Michalon, 2011, 121 pages

« Ce n’est pas parce qu’on est vulnérable qu’on n’est pas capable » auraient pu écrire en résumé les auteurs de cet ouvrage porté tout au long de ses pages par cette belle conviction. La prise en compte des fragilités dans le monde du travail est compatible avec la recherche de la performance, assurent-ils. Mieux: elle peut même en être un des leviers. Le premier mérite de cette lecture est de souligner la pertinence de la question dans notre société vieillissante et, au-delà, de rappeler que l’attention à l’autre donne sens à la notion de société, dont l’entreprise est l’une des expressions.

Une question d’autant plus aiguë que l’entreprise en accélération permanente, survalorise la performance individuelle, génère excès, brutalités et fragilités : « Et si la croissance économique ne produisait que de la décroissance du lien social? » s’alarment les auteurs. Après ce constat, l’originalité de leur démarche consiste à éviter de se placer sur le terrain de la morale : « la question de la vulnérabilité doit être envisagée par-delà l’angle du bien, (…) aussi sous l’angle de l’intérêt ».

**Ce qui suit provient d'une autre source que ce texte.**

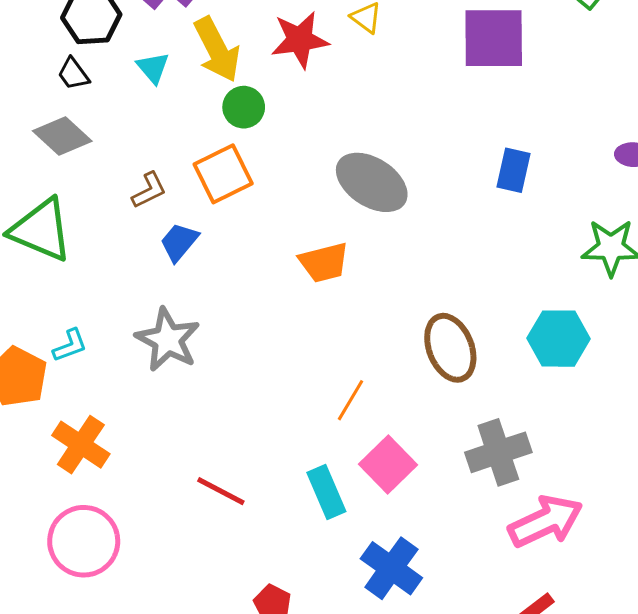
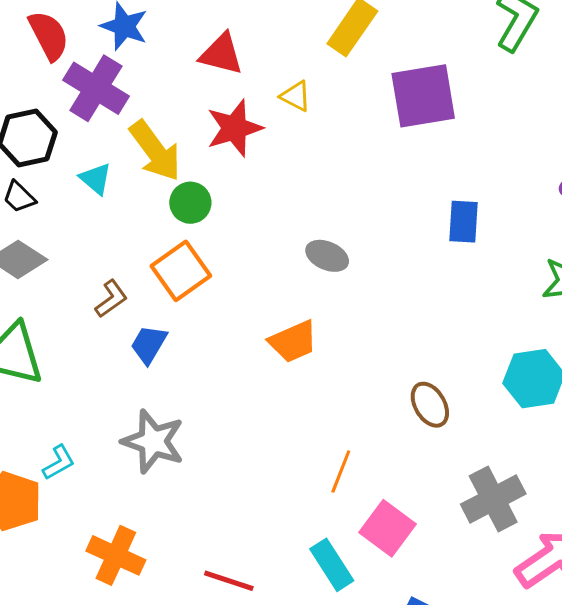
gray ellipse: (372, 182) -> (327, 256), size x0.6
brown ellipse: (450, 348) -> (430, 405), size x0.7
orange cross: (81, 445) -> (116, 555), moved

C’est tout l’enjeu du « care management », un principe de conduite des affaires qui transforme les parties prenantes vulnérables en acteurs de la performance sociale de l’organisation. Une société du « care » est une société de l’accompagnement qui, par exemple, valorise les emplois de service à la personne. Une société du « care » a compris que la question de la fragilité est toujours une question de relation et de réciprocité. « La réussite d’une société se mesure à sa capacité à accompagner le plus faible, le plus fragile ». Reste à concrétiser ce propos.

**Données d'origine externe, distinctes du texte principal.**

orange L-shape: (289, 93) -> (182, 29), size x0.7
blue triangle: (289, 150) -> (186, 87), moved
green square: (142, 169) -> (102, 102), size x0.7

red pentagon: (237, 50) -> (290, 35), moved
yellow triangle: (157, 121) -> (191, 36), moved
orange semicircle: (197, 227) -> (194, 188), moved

C’est ce que proposent les auteurs dans la deuxième partie avec quelques exemples (Novartis, Macif, British Telecom…) qui illustrent l’engagement de ces entreprises à aider les aidants, en l’occurrence leurs collaborateurs concernés. La « disruption » que constitue la prise en compte par l’entreprise de la question de la vulnérabilité lui offrira-t-elle l’opportunité de retrouver une nouvelle légitimité? Tel est le voeu qui vient conclure cet ouvrage-manifeste qui devrait intéresser les lecteurs convaincus du rôle d’intégration sociale de l’entreprise.